Here, the job is to give back every entry below unchanged, omitting pictures.

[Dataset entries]
┌──

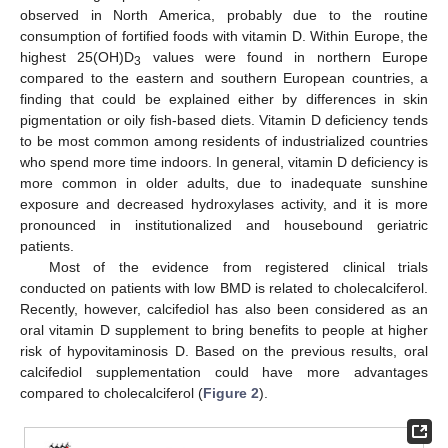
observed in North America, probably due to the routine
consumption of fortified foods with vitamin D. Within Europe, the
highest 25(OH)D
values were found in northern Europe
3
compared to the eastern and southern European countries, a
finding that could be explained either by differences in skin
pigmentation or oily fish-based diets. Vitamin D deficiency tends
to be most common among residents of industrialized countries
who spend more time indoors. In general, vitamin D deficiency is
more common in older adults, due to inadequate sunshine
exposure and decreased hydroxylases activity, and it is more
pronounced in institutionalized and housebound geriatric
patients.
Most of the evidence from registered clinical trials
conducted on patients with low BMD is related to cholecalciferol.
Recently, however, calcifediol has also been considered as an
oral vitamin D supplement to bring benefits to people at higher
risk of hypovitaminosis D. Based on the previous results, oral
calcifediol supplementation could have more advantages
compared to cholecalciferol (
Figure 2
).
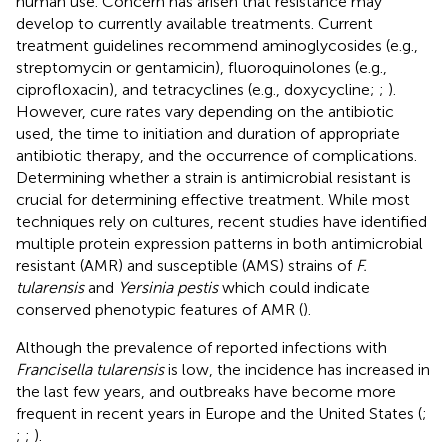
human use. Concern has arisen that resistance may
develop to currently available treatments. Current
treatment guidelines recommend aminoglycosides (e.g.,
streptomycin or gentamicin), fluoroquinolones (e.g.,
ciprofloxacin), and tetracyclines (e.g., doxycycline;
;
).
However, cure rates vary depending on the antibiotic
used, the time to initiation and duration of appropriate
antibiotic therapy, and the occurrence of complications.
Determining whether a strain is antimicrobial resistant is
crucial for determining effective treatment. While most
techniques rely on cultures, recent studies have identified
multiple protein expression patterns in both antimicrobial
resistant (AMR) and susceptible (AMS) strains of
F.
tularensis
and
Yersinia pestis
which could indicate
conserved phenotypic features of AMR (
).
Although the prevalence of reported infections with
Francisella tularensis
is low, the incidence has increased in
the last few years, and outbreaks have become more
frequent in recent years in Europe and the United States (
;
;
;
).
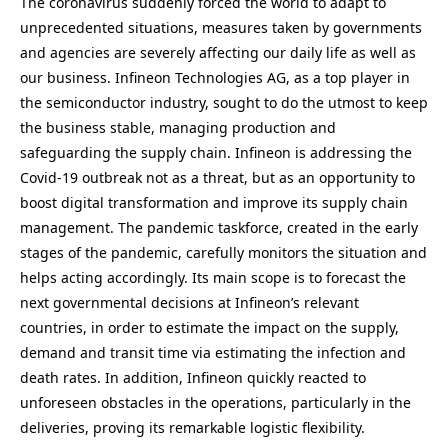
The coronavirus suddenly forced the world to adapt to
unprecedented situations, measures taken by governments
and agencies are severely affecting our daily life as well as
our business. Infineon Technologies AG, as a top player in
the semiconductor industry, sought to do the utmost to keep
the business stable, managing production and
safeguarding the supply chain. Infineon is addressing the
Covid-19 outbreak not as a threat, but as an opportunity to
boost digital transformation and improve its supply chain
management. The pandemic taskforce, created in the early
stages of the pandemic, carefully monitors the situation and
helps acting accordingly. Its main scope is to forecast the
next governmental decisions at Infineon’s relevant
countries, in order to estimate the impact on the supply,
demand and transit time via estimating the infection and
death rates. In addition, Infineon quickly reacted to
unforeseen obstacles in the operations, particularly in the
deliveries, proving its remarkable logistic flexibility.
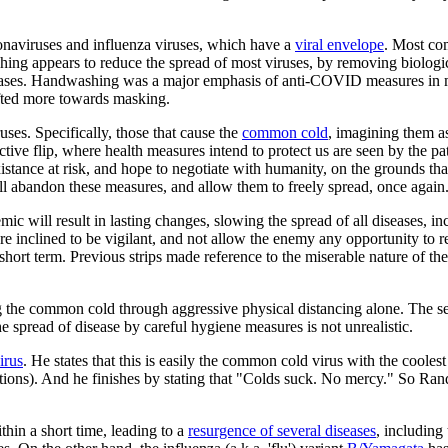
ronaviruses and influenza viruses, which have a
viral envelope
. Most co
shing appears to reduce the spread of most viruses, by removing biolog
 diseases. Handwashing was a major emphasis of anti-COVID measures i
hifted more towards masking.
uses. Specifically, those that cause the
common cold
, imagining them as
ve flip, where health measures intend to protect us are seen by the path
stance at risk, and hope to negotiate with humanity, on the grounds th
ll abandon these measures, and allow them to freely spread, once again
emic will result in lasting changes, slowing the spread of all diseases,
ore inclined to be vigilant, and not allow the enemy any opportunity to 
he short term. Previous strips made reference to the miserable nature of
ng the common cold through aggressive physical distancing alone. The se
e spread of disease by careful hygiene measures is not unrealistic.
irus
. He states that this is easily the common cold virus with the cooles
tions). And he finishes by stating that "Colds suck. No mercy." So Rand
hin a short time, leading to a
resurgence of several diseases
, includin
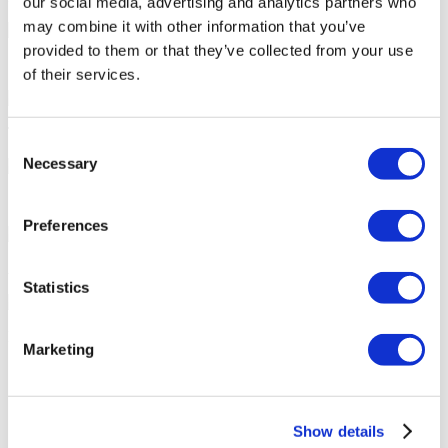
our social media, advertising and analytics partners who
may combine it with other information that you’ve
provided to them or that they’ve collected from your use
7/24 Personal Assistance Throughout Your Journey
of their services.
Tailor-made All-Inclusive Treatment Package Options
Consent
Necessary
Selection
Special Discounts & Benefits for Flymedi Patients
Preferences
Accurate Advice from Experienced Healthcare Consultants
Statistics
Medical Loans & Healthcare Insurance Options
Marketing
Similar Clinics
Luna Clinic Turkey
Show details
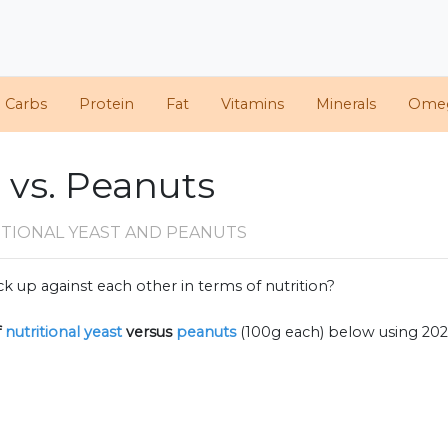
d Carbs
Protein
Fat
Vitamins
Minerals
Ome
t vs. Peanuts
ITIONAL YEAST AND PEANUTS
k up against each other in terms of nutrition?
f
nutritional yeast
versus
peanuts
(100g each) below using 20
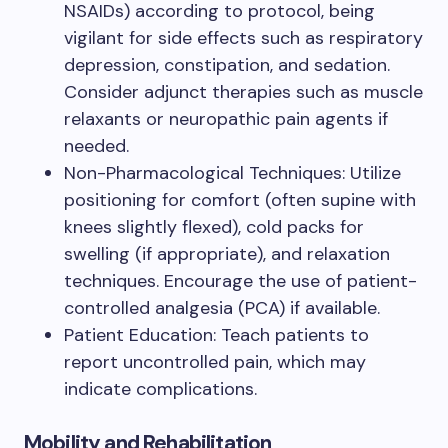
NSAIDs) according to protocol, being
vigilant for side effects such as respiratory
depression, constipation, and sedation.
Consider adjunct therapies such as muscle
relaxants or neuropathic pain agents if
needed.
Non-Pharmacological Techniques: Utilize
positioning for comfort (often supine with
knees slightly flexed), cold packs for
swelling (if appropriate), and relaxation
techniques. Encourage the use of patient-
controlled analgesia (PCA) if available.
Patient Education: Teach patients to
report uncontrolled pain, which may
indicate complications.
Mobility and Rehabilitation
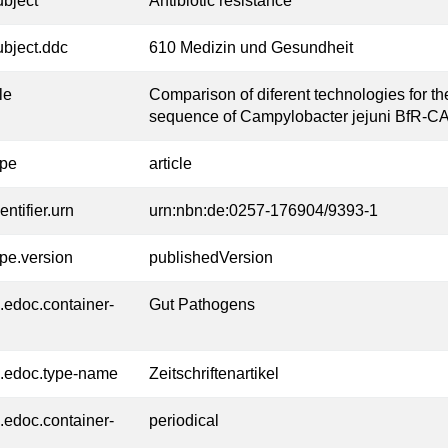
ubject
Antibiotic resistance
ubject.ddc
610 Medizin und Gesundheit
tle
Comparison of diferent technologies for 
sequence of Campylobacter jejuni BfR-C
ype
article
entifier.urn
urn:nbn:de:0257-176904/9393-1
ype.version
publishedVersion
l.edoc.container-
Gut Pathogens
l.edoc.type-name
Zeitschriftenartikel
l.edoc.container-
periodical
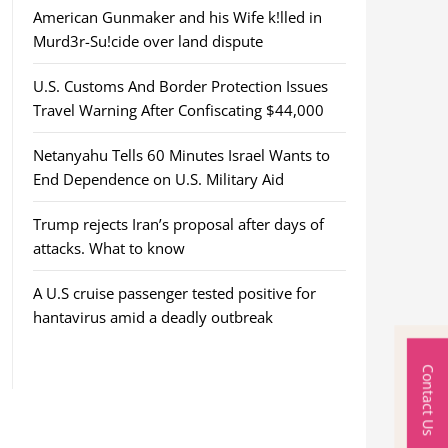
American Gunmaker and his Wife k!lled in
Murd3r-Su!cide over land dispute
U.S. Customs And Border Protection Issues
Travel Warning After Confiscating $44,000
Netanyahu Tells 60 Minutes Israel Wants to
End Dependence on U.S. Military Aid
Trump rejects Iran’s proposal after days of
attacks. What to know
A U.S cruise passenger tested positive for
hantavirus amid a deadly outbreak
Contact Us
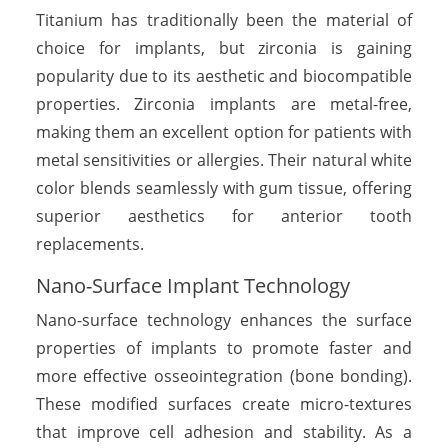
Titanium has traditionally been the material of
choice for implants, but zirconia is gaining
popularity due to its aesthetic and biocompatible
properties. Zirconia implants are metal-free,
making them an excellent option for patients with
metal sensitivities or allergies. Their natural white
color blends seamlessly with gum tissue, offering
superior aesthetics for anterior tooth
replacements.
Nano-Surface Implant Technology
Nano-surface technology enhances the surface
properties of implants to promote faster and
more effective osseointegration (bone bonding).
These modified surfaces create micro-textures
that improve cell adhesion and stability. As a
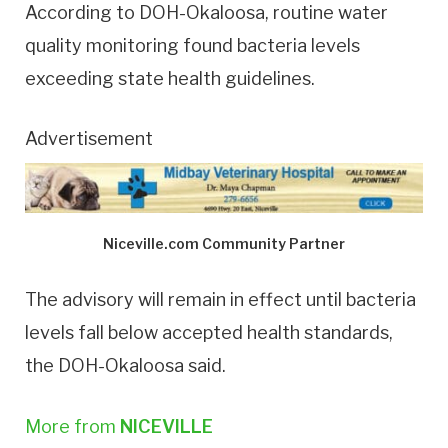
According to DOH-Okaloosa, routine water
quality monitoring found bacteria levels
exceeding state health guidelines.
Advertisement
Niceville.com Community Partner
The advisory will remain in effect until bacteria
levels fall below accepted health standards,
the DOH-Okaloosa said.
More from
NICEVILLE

└──

▶ [Written reply]
observed in North America, probably due to the routine
consumption of fortified foods with vitamin D. Within Europe, the
highest 25(OH)D
values were found in northern Europe
3
compared to the eastern and southern European countries, a
finding that could be explained either by differences in skin
pigmentation or oily fish-based diets. Vitamin D deficiency tends
to be most common among residents of industrialized countries
who spend more time indoors. In general, vitamin D deficiency is
more common in older adults, due to inadequate sunshine
exposure and decreased hydroxylases activity, and it is more
pronounced in institutionalized and housebound geriatric
patients.
Most of the evidence from registered clinical trials
conducted on patients with low BMD is related to cholecalciferol.
Recently, however, calcifediol has also been considered as an
oral vitamin D supplement to bring benefits to people at higher
risk of hypovitaminosis D. Based on the previous results, oral
calcifediol supplementation could have more advantages
compared to cholecalciferol (
Figure 2
).
human use. Concern has arisen that resistance may
develop to currently available treatments. Current
treatment guidelines recommend aminoglycosides (e.g.,
streptomycin or gentamicin), fluoroquinolones (e.g.,
ciprofloxacin), and tetracyclines (e.g., doxycycline;
;
).
However, cure rates vary depending on the antibiotic
used, the time to initiation and duration of appropriate
antibiotic therapy, and the occurrence of complications.
Determining whether a strain is antimicrobial resistant is
crucial for determining effective treatment. While most
techniques rely on cultures, recent studies have identified
multiple protein expression patterns in both antimicrobial
resistant (AMR) and susceptible (AMS) strains of
F.
tularensis
and
Yersinia pestis
which could indicate
conserved phenotypic features of AMR (
).
Although the prevalence of reported infections with
Francisella tularensis
is low, the incidence has increased in
the last few years, and outbreaks have become more
frequent in recent years in Europe and the United States (
;
;
;
).
The coronavirus suddenly forced the world to adapt to
unprecedented situations, measures taken by governments
and agencies are severely affecting our daily life as well as
our business. Infineon Technologies AG, as a top player in
the semiconductor industry, sought to do the utmost to keep
the business stable, managing production and
safeguarding the supply chain. Infineon is addressing the
Covid-19 outbreak not as a threat, but as an opportunity to
boost digital transformation and improve its supply chain
management. The pandemic taskforce, created in the early
stages of the pandemic, carefully monitors the situation and
helps acting accordingly. Its main scope is to forecast the
next governmental decisions at Infineon’s relevant
countries, in order to estimate the impact on the supply,
demand and transit time via estimating the infection and
death rates. In addition, Infineon quickly reacted to
unforeseen obstacles in the operations, particularly in the
deliveries, proving its remarkable logistic flexibility.
ronaviruses and influenza viruses, which have a
viral envelope
. Most co
shing appears to reduce the spread of most viruses, by removing biolog
 diseases. Handwashing was a major emphasis of anti-COVID measures i
hifted more towards masking.
uses. Specifically, those that cause the
common cold
, imagining them as
ve flip, where health measures intend to protect us are seen by the path
stance at risk, and hope to negotiate with humanity, on the grounds th
ll abandon these measures, and allow them to freely spread, once again
emic will result in lasting changes, slowing the spread of all diseases,
ore inclined to be vigilant, and not allow the enemy any opportunity to 
he short term. Previous strips made reference to the miserable nature of
ng the common cold through aggressive physical distancing alone. The se
e spread of disease by careful hygiene measures is not unrealistic.
irus
. He states that this is easily the common cold virus with the cooles
tions). And he finishes by stating that "Colds suck. No mercy." So Rand
hin a short time, leading to a
resurgence of several diseases
, includin
our social media, advertising and analytics partners who
may combine it with other information that you’ve
provided to them or that they’ve collected from your use
7/24 Personal Assistance Throughout Your Journey
of their services.
Tailor-made All-Inclusive Treatment Package Options
Consent
Necessary
Selection
Special Discounts & Benefits for Flymedi Patients
Preferences
Accurate Advice from Experienced Healthcare Consultants
Statistics
Medical Loans & Healthcare Insurance Options
Marketing
Similar Clinics
Luna Clinic Turkey
Show details
d Carbs
Protein
Fat
Vitamins
Minerals
Ome
t vs. Peanuts
ITIONAL YEAST AND PEANUTS
k up against each other in terms of nutrition?
f
nutritional yeast
versus
peanuts
(100g each) below using 20
NSAIDs) according to protocol, being
vigilant for side effects such as respiratory
depression, constipation, and sedation.
Consider adjunct therapies such as muscle
relaxants or neuropathic pain agents if
needed.
Non-Pharmacological Techniques: Utilize
positioning for comfort (often supine with
knees slightly flexed), cold packs for
swelling (if appropriate), and relaxation
techniques. Encourage the use of patient-
controlled analgesia (PCA) if available.
Patient Education: Teach patients to
report uncontrolled pain, which may
indicate complications.
Mobility and Rehabilitation
ubject
Antibiotic resistance
ubject.ddc
610 Medizin und Gesundheit
tle
Comparison of diferent technologies for 
sequence of Campylobacter jejuni BfR-C
ype
article
entifier.urn
urn:nbn:de:0257-176904/9393-1
ype.version
publishedVersion
l.edoc.container-
Gut Pathogens
l.edoc.type-name
Zeitschriftenartikel
l.edoc.container-
periodical
American Gunmaker and his Wife k!lled in
Murd3r-Su!cide over land dispute
U.S. Customs And Border Protection Issues
Travel Warning After Confiscating $44,000
Netanyahu Tells 60 Minutes Israel Wants to
End Dependence on U.S. Military Aid
Trump rejects Iran’s proposal after days of
attacks. What to know
A U.S cruise passenger tested positive for
hantavirus amid a deadly outbreak
Contact Us
Titanium has traditionally been the material of
choice for implants, but zirconia is gaining
popularity due to its aesthetic and biocompatible
properties. Zirconia implants are metal-free,
making them an excellent option for patients with
metal sensitivities or allergies. Their natural white
color blends seamlessly with gum tissue, offering
superior aesthetics for anterior tooth
replacements.
Nano-Surface Implant Technology
Nano-surface technology enhances the surface
properties of implants to promote faster and
more effective osseointegration (bone bonding).
These modified surfaces create micro-textures
that improve cell adhesion and stability. As a
According to DOH-Okaloosa, routine water
quality monitoring found bacteria levels
exceeding state health guidelines.
Advertisement
Niceville.com Community Partner
The advisory will remain in effect until bacteria
levels fall below accepted health standards,
the DOH-Okaloosa said.
More from
NICEVILLE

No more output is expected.